P.T. : Pendant les séances chez la psychologue, Phara est replongée dans ses souvenirs d’elle-même qui prie pour se réincarner dans une belle peau, une peau blanche comme neige. Ses souvenirs d’une berceuse, ses souvenirs de micro-agressions sur les bancs d’école, à la maison. Ses réflexions ravivent sa soif de trouver un visage qui lui ressemble, celui de l’autrice de sa naissance qu’elle n’a jamais oubliée. Avec le recul, je réalise que ce que mon personnage cherche avant tout, c’est une partie d’elle-même qui est restée avec sa mère biologique et sa culture d’origine lors de leur séparation.

L.M. : Je joue la psychologue de Phara. Je suis un peu le reflet du spectateur qui recevra aussi ses confidences et ses réflexions. Une psychologue qui, au départ, est coincée dans des procédures institutionnelles, mais qui s’humanisera rapidement au contact authentique et attachant du personnage de Phara.

3) Je crois que vous êtes des complices au-delà des planches.
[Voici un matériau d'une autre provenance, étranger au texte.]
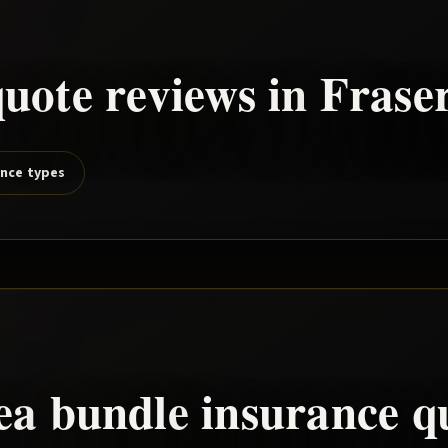
uote reviews in
Frase
ance types
rea
bundle
insurance q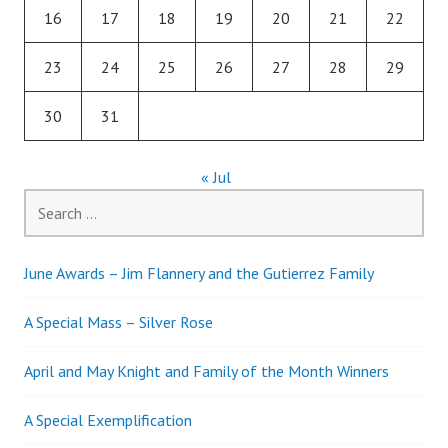
16
17
18
19
20
21
22
23
24
25
26
27
28
29
30
31
« Jul
Search
for:
June Awards – Jim Flannery and the Gutierrez Family
A Special Mass – Silver Rose
April and May Knight and Family of the Month Winners
A Special Exemplification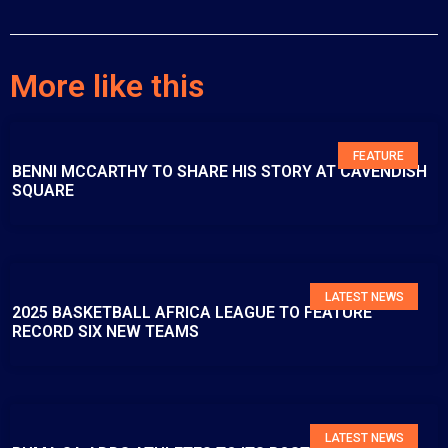
More like this
FEATURE
BENNI MCCARTHY TO SHARE HIS STORY AT CAVENDISH
SQUARE
LATEST NEWS
2025 BASKETBALL AFRICA LEAGUE TO FEATURE
RECORD SIX NEW TEAMS
LATEST NEWS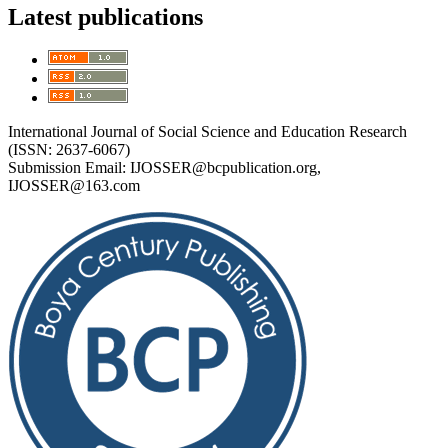
Latest publications
International Journal of Social Science and Education Research
(ISSN: 2637-6067)
Submission Email:
IJOSSER@bcpublication.org
,
IJOSSER@163.com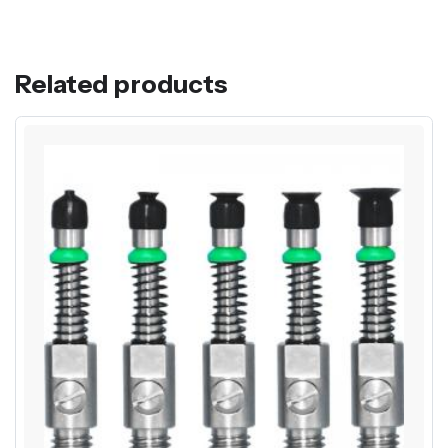
Related products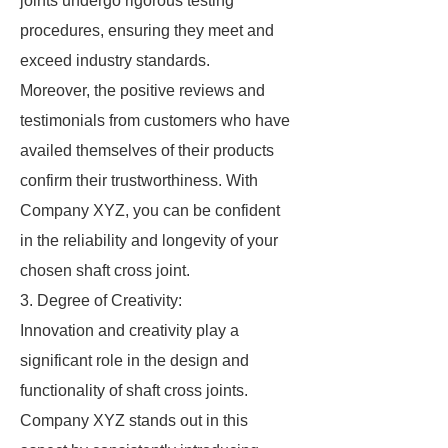
joints undergo rigorous testing
procedures, ensuring they meet and
exceed industry standards.
Moreover, the positive reviews and
testimonials from customers who have
availed themselves of their products
confirm their trustworthiness. With
Company XYZ, you can be confident
in the reliability and longevity of your
chosen shaft cross joint.
3. Degree of Creativity:
Innovation and creativity play a
significant role in the design and
functionality of shaft cross joints.
Company XYZ stands out in this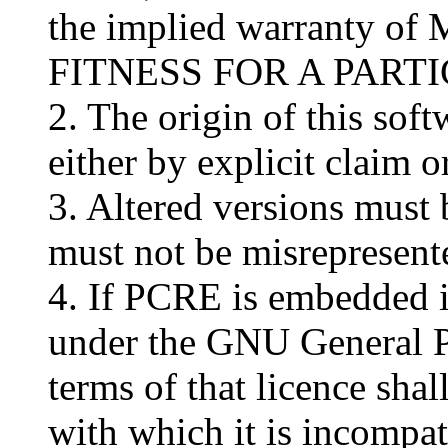
the implied warranty 
FITNESS FOR A PART
2. The origin of this sof
either by explicit claim 
3. Altered versions must 
must not be misrepresente
4. If PCRE is embedded in
under the GNU General P
terms of that licence sha
with which it is incompat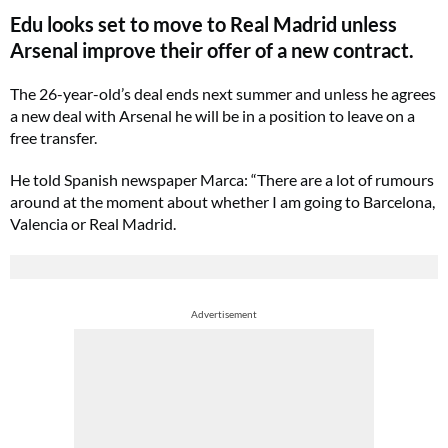
Edu looks set to move to Real Madrid unless
Arsenal improve their offer of a new contract.
The 26-year-old’s deal ends next summer and unless he agrees
a new deal with Arsenal he will be in a position to leave on a
free transfer.
He told Spanish newspaper Marca: “There are a lot of rumours
around at the moment about whether I am going to Barcelona,
Valencia or Real Madrid.
Advertisement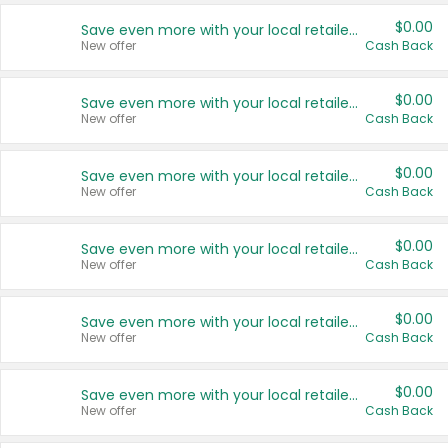
$0.00
Save even more with your local retailers
New offer
Cash Back
$0.00
Save even more with your local retailers
New offer
Cash Back
$0.00
Save even more with your local retailers
New offer
Cash Back
$0.00
Save even more with your local retailers
New offer
Cash Back
$0.00
Save even more with your local retailers
New offer
Cash Back
$0.00
Save even more with your local retailers
New offer
Cash Back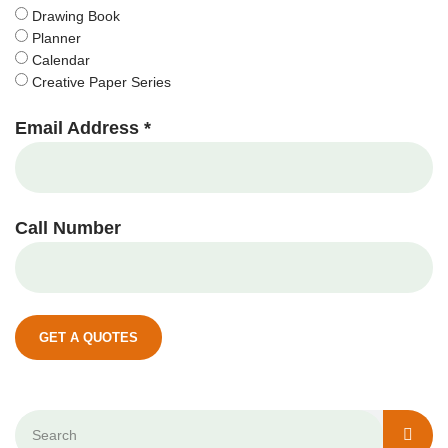
Drawing Book
Planner
Calendar
Creative Paper Series
Email Address *
Call Number
GET A QUOTES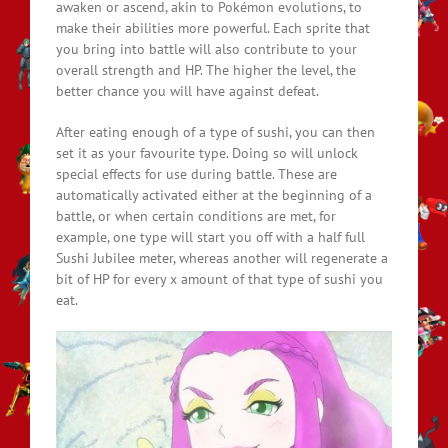
awaken or ascend, akin to Pokémon evolutions, to
make their abilities more powerful. Each sprite that
you bring into battle will also contribute to your
overall strength and HP. The higher the level, the
better chance you will have against defeat.
After eating enough of a type of sushi, you can then
set it as your favourite type. Doing so will unlock
special effects for use during battle. These are
automatically activated either at the beginning of a
battle, or when certain conditions are met, for
example, one type will start you off with a half full
Sushi Jubilee meter, whereas another will regenerate a
bit of HP for every x amount of that type of sushi you
eat.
Racontez-moi un peu l’historique de cette relation de complicité qui s’est établie entre vous. Quel « rôle » avez-vous joué l’une pour l’autre dans la vraie vie

P.T.: Lise est mon ange gardien. Sofia Blondin (metteuse en lecture de Chokola au Jamais Lu 2021) m’a présenté Lise et, depuis, nous sommes inséparables. Son écoute, son humour, sa douceur, sa capacité à remettre ses biais en question en tant que femme blanche sont un baume dans mon quotidien. Le lendemain de notre première rencontre, elle m’a dit : « Dépose ton texte à La Licorne. » J’ai ri. (Je pensais qu’elle blaguait… Moi ? À La Licorne… ?!) Mais la sincérité et la lumière dans ses yeux m’ont octroyé le droit de croire en la validité de mes mots. C’est précieux.

L.M. : J’ai rencontré Phara grâce à Chokola. J’ai eu le privilège de pouvoir participer à la première lecture publique du texte. J’ai eu un réel choc émotif la première fois que j’en ai pris connaissance. Elle est rapidement devenue ma protégée… pas parce qu’elle avait besoin de protection ; c’est une femme incroyablement forte et déterminée. Mais je souhaitais qu’elle puisse voir tout ce que je voyais quand je la regardais.

J’ai tout de suite écrit à Phara pour lui dire combien son histoire et sa façon de la raconter m’avaient bouleversée. Je lui ai dit que c’était le début d’une grande aventure pour elle et que je croyais que son texte voyagerait énormément sous plusieurs formes d’art. Qu’il serait un outil et un moteur de changement important dans notre façon d’observer le monde et de nous observer nous-mêmes. Je suis devenue une spectatrice privilégiée, style première loge, qui a la chance de voir l’éclosion de Phara comme artiste et comme femme, ces deux dernières années. C’est un immense privilège et une grande source d’inspiration. Ce qui est fou, c’est que la vie nous a réunies par la suite dans une émission jeunesse où nous jouons un duo mère-fille. C’est un peu comme si notre rencontre avait été planifiée.